Tennis pro Christian Guevara gets his beard trimmed

Tennis pro Christian Guevara gets his beard trimmed by Angelo Santodonato of Angelo's Salon in Port Washington. Credit: Rick Wenner

Christian Guevara claims he "couldn't grow a beard to save my life," till last year, when suddenly -- whoosh -- things got grizzly!

Guevara, 27, a tennis pro at The Village Club of Sands Point, has gone as long as eight months sans shaving. But he'll have to shave it off completely when he begins Navy SEAL training later this year.

For now, though, he was just looking for a trim.

For Jack Labriola, 22, the beard-growing began in college, about three years ago, during No-Shave November, the now infamous anti-grooming holiday where guys have an excuse to let it all hang out (follicle-wise, at least).

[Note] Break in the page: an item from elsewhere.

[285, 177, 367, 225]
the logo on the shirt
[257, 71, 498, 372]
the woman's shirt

"I liked it for the month ... so I kept it," says Labriola, a Commack native and technical communications grad student at Texas Tech University in Lubbock.

In the last few years the number of dudes sporting facial hair -- from modest goatees to full-on "Duck Dynasty" jobs -- has noticeably increased.

"Beards are so common in places like Williamsburg that now it's radical to go clean-shaven," notes Jon Roth, an assistant editor at Details magazine. They do serve a purpose, Roth notes, helping define a jawline. "And years ago, David Beckham said he considered his scruff like makeup for guys -- if you have a zit, the beard covers it up."

Whatever your reason for sporting one, proper upkeep is key, says Angelo Santodonato, owner of Angelo's Salon in Port Washington.

"Beards often get heavier on the chin, so we want to balance it out," he says, assessing Labriola's 2-week-old beard. He trimmed it with electric clippers -- "go against the grain," he says, as "you'll miss hairs going with it" -- then cleaned up the neck and cheeks with a razor.

"Follow the natural lines of the beard on the cheek, or it'll be tougher to maintain," he advises.

For Guevara's nearly 3-month-old beard, it was the scissors-over-comb technique, to ensure each snip cuts the same amount.

"I can't imagine what it'd be like without a beard," says Labriola, whose brother, dad and uncles all sport facial hair. "I can't go back."

Guevara's dad and brother also do up facial hair, and he's even experimented with a Civil War-style handlebar mustache.

"My girlfriend told me, 'Ya gotta shave that.' "

Santodonato, wearing a five o'clock shadow, agrees -- if the wife nixed it, he'd go clean-shaven. But he likes varying his look from time to time.

"You get tired staring at the same face in the mirror every day," he says. "Why not change it up?"